Lista de tarefas:
(a) Altere o trecho sobre o maracatu em tudo desde "Seja punk inglês, funk" até "o hibridismo cultural.", trocando "punk" por "reggae".
(b) Escreva a continuação do texto sobre o maracatu a partir do ponto em que ele termina.

Seja punk inglês, funk americano ou até rock nacional, os mentores do movimento Mangue Beat não se inspiraram só nos ritmos regionais como maracatu, coco, ciranda e baião, mas também captaram o punk e o rock’n roll. Sem essa mistura de influencias, o Mangue Beat talvez nem existisse, pois, é característica principal da cena o hibridismo cultural.



1.3 Música Africana: O Maracatu Nação

Proveniente do continente africano (mais especificamente do Congo, nas tribos Nagô) desenvolveu-se no Nordeste brasileiro (especificamente em Pernambuco) a mais de 300 anos, período ao qual vigorava o sistema escravocrata, o maracatu. Maracatu é uma mistura de teatro, dança e música. Aqui no Brasil, se adaptou e se fundiu ao sincretismo religioso local, encenado para camuflar os cultos religiosos afros, pois as praticas religiosas não católicas eram proibidas pelo estado (rei) e pelo clero (igreja). Há principio serviu para repassar (através da oralidade) seu passado e sua história. No Brasil, hoje há dois tipos de Maracatus, são eles: Maracatu Nação (de Baque Virado) e Maracatu Rural (de Baque Solto). Apesar do cortejo está inserido como manifestação popular, não quer dizer que seja uma manifestação populista nem pertencente à cultura de massa. Porém, o Mangue Beat se utilizou dos símbolos e métricas rítmicas de ambos os maracatus, entretanto, seu foco é o Maracatu Nação.

O Maracatu nos séculos XVII, XVIII e XIX tinha como função à representação das coroações das nações africanas, sendo assim o festejo formava uma espécie de elo (de ligação) entre os ancestrais africanos e seus descendentes nascidos já na colônia portuguesa outrora chamada de “Terra de Santa Cruz”. O Maracatu Nação após a abolição ganhou as ruas como folguedo, porém sem perder totalmente sua essência que é a de festa religiosa. Ao sair em cortejo, se torna necessário a dança das calungas de fronte as igrejas, uma maneira de homenagear e agradar a Nossa Senhora do Rosário e a São Benedito (ambos, divindades católicas negras) Entretanto, quando os maracatus visitam algum terreiro os homenageados são os Orixás, afirmando assim, o quanto ainda é marcante e presente o chamado sincretismo religioso em nosso país.

Geralmente participam de trinta a cinqüenta brincantes. O Maracatu de Baque Virado consiste em uma cerimônia político-cultural, partindo da perspectiva que muitas tribos africanas eram compostas pelo sistema monárquico, o Maracatu Nação representava (como o próprio nome já diz) a coroação de determinada nação. Dentro dessa hierarquia podemos citar a corte: A rainha e o rei, o príncipe e a princesa, duque e duquesa, barão e baronesa, embaixador, porta estandarte, damas de honra, de corte, vassalo (também chamado de porta sombrinha). Há também uma boneca de nome “Calunga” que representa as rainhas já falecidas. Sendo assim, o cortejo não só enfatiza a questão político hierárquica da sociedade Nagô como também tem seu lado místico e transcende o campo físico ao evocar os espíritos antepassados de seu povo. Por fim, o cortejo é completado com os batuqueiros, músicos encarregados de alegrar e dar ritmo ao desfile.

Dados fornecidos:
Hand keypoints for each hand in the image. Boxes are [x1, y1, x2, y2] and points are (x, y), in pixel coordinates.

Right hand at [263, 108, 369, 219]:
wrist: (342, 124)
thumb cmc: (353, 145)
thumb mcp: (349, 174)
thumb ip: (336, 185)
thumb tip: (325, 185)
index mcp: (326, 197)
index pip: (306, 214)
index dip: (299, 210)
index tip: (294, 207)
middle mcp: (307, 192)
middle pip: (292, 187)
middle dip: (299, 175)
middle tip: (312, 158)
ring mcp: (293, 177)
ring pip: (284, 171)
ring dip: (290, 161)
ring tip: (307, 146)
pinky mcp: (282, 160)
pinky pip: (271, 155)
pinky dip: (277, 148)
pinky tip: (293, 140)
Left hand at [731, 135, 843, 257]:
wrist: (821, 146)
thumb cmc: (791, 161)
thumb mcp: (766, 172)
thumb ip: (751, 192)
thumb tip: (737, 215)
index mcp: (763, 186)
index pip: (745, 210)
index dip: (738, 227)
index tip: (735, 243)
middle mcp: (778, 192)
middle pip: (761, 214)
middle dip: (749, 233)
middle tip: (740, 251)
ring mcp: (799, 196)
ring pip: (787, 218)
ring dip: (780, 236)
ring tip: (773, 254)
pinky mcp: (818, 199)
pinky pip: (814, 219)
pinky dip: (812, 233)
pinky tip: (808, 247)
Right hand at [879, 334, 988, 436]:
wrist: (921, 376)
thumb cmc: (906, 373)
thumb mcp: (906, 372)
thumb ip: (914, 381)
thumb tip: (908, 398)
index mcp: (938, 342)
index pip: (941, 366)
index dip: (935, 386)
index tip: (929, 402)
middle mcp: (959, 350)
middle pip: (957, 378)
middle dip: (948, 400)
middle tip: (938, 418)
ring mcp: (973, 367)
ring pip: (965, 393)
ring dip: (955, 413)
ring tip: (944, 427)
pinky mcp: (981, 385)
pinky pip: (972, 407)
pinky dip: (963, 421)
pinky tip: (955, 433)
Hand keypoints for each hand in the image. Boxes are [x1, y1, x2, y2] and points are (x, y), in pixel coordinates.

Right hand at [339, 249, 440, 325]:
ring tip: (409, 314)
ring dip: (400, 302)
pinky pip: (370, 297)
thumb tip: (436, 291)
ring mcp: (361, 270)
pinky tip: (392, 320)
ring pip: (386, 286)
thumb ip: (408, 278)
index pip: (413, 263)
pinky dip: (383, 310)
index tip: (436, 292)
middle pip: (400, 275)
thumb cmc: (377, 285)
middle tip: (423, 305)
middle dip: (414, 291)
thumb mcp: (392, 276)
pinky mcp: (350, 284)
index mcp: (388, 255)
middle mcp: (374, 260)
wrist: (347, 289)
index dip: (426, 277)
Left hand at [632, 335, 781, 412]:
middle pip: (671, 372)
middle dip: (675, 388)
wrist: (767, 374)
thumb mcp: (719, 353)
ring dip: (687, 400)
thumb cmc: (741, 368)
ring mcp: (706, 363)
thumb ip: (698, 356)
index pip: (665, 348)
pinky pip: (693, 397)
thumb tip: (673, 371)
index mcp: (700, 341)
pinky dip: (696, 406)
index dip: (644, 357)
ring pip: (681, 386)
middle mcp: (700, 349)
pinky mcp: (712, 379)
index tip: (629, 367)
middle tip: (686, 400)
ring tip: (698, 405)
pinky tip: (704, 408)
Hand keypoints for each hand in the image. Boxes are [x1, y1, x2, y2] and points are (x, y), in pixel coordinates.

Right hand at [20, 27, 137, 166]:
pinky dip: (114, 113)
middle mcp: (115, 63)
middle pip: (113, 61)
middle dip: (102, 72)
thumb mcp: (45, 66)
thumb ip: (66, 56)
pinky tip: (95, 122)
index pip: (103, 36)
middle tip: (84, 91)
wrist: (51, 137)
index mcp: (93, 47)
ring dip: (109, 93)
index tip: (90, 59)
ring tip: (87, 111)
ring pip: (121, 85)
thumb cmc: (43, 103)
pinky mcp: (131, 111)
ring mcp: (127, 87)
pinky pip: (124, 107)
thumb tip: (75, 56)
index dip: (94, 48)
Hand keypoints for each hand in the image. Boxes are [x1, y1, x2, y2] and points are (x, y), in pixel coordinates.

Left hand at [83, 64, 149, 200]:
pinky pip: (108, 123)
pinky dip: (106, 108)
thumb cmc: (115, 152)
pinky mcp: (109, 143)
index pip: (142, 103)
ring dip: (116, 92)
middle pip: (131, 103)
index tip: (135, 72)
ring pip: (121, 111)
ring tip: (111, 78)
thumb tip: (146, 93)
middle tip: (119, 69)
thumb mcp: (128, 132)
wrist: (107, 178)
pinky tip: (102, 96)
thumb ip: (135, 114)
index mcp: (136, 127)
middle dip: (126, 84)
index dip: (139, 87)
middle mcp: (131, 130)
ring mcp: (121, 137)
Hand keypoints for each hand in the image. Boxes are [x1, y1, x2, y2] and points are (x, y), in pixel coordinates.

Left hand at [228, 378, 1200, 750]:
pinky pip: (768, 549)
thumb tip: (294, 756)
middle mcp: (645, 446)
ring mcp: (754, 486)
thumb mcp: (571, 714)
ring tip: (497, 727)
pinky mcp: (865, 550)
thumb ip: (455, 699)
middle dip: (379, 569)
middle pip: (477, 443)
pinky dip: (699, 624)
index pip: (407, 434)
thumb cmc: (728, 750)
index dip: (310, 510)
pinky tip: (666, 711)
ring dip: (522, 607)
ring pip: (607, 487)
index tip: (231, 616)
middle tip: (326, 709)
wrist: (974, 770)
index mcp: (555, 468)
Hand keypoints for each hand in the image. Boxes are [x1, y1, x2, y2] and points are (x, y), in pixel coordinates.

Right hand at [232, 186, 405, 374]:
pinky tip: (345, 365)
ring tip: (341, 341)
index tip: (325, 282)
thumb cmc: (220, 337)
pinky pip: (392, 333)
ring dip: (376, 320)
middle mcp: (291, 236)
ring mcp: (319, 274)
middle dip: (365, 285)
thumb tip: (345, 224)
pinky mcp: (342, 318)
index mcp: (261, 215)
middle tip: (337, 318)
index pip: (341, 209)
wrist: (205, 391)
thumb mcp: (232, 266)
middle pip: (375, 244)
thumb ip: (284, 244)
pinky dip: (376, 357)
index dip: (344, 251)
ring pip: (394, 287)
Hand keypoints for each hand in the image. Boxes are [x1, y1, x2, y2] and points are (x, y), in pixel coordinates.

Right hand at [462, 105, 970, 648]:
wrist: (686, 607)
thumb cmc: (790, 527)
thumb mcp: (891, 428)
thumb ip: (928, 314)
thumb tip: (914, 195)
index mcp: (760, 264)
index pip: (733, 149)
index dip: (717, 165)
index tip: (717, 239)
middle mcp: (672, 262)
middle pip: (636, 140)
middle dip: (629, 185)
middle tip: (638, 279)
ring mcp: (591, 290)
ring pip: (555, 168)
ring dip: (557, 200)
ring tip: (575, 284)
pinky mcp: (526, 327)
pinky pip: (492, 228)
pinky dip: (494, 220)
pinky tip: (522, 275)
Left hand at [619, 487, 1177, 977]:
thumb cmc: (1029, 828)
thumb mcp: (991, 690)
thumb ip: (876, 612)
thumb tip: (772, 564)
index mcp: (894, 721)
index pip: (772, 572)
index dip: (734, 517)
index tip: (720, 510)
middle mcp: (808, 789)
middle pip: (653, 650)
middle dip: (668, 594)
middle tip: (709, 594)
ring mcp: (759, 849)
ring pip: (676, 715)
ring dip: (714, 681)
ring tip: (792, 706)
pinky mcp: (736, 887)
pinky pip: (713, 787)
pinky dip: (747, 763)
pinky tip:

Respostas das tarefas:
(a)
Seja reggae inglês, funk americano ou até rock nacional, os mentores do movimento Mangue Beat não se inspiraram só nos ritmos regionais como maracatu, coco, ciranda e baião, mas também captaram o reggae e o rock’n roll. Sem essa mistura de influencias, o Mangue Beat talvez nem existisse, pois, é característica principal da cena o hibridismo cultural.

(b)
A dama de passo vem na frente juntamente com toda a corte, a corte abre alas para o rei e a rainha, vestidos com capas de veludo e coroa na cabeça, nas mãos trazem cetros ou pequenas espadas, por trás vem o vassalo que carrega o pálio (guarda-sol) e o gira como se fosse a própria terra que estivesse se movendo para saudar a realeza ali presente (colocar o escravo para carregar o pálio é um costume árabe, que por sinal até hoje tem influência muito forte em certas regiões do continente africano). Não deixando de lado a influência brasileira, algumas nações de maracatus inserem em seu cortejo os caboclos de pena, que seria uma representação do guerreiro indígena, acarretando assim uma mistura étnica de dois povos marginalmente tratados como culturas inferiores. No estandarte se pode observar o nome da respectiva agremiação (Nação), geralmente, uma figura a qual representa e o ano que foi fundada. As músicas cantadas no folguedo são chamadas de toadas, quem canta as toadas é o tirador de loas (loas nesse contexto tem o mesmo significado de versos) que apita ao início e término de cada estrofe, depois que o tirador de loas termina a estrofe os outros integrantes repetem frases da mesma estrofe ou responde com refrão. Com o passar do tempo a parte falada (encenação) foi extinta do folguedo, predominando o lado musical.

A alfaia é o instrumento principal do Maracatu Nação, sem a alfaia não há baque virado. Um detalhe interessante é que as primeiras alfaias (os tambores do Maracatu) nada mais eram que, uma reutilização dos recipientes que armazenavam vinhos para os senhores escravocratas. Ao serem esvaziados, os escravos confeccionavam seus tambores entrelaçando cordas e usando o coro de bode (animal comum na região) curtido para dar a sonoridade desejada, o tom do som, teria que ser o mais parecido possível com o dos tambores africanos, tentavam imitar o som que seus ancestrais faziam antes de serem capturados à força e traficados como se fossem mercadorias para servir de mão de obra para senhores de engenhos e Barões do Café. Hoje, as alfaias são feitas de inúmeros materiais, podendo ser montadas com peles sintéticas e madeira de compensado.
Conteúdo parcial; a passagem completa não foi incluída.